NTN Transmissions Europe a donc défini un plan de réorganisation, prévoyant la suppression de 158 emplois : 127 en Sarthe et 31 dans l’Aisne.
20 millions d’euros investis en Sarthe
Outre ces suppressions d’emplois annoncées, NTN Transmissions Europe va mettre en place un plan en 4 axes avec pour objectif de retrouver un équilibre financier d’ici deux ans. Il prévoit ainsi une réorganisation de la production entre les usines, la mise en place d’un plan commercial pour fidéliser les clients et élargir le portefeuille, le renforcement de la supply chain et une adaptation des effectifs.
Le groupe devrait injecter 20 millions d’euros en Sarthe pour moderniser son usine, afin de "conforter sa position d’usine mère en tant que centre d’expertise technique en Europe et, à terme, de la hisser au meilleur niveau en excellence opérationnelle, pour des produits à forte valeur ajoutée ".

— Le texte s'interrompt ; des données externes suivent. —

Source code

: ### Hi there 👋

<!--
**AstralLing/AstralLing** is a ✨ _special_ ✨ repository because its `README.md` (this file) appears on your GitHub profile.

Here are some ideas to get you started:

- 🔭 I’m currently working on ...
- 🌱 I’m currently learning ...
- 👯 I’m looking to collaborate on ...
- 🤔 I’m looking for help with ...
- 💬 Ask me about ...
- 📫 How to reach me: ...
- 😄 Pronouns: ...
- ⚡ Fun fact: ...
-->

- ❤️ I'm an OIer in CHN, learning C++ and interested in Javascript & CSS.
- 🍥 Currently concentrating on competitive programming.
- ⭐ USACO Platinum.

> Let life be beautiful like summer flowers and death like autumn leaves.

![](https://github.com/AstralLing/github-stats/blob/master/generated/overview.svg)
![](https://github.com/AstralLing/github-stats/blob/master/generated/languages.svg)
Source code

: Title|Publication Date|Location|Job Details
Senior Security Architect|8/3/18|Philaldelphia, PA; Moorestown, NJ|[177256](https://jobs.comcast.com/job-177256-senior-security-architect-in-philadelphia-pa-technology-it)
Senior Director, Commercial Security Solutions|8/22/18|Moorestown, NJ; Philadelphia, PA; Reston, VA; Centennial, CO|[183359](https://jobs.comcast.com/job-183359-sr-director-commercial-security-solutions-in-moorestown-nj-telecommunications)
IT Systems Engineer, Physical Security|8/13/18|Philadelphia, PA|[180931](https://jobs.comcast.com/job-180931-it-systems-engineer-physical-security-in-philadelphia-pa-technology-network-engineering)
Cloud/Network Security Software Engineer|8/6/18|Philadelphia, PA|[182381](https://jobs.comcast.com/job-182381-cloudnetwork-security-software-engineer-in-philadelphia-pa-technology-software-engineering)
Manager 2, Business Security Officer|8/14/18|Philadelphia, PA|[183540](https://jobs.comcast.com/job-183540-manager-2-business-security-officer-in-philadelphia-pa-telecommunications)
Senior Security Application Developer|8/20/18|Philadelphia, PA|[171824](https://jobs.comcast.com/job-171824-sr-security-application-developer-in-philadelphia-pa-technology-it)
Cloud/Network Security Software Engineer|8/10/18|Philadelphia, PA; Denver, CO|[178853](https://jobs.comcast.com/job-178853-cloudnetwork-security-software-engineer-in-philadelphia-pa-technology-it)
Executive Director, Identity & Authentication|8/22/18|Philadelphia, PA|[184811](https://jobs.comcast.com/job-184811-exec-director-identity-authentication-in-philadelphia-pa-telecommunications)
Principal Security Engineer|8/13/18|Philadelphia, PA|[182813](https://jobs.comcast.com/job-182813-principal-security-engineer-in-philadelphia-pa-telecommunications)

Si le groupe envisage cet investissement conséquent, "l’insuffisance des résultats obtenus à ce jour l’amènerait à le conditionner à un retour impératif à l’équilibre d’ici 2027", précise l’entreprise.
Certaines productions délocalisées en Roumanie et en Asie
La mise en place du plan de réorganisation sera effective à partir de l’été prochain et les investissements devraient être engagés en Sarthe en 2026. Dans la nouvelle organisation industrielle, certaines références fabriquées actuellement à Allonnes seraient désormais produites en Roumanie.
L’unité de Crézancy dans l’Aisne, actuellement fournisseur du site d’Allonnes et de Sibiu en Roumanie, devrait se concentrer "principalement sur la forge de certains composants". "Le site de Crézancy serait confirmé comme forge de référence pour des composants à fort contenu technologique tout en dédiant des moyens de production à une diversification de son activité", complète NTN Transmissions Europe.
Ce qui permettrait d’adresser d’autres secteurs d’activité, tels que l’industrie ou le ferroviaire. Parallèlement, certaines fabrications, "les moins technologiques et peu compétitives", seraient arrêtées dans l’Aisne pour être transférées dans des unités de NTN en Asie.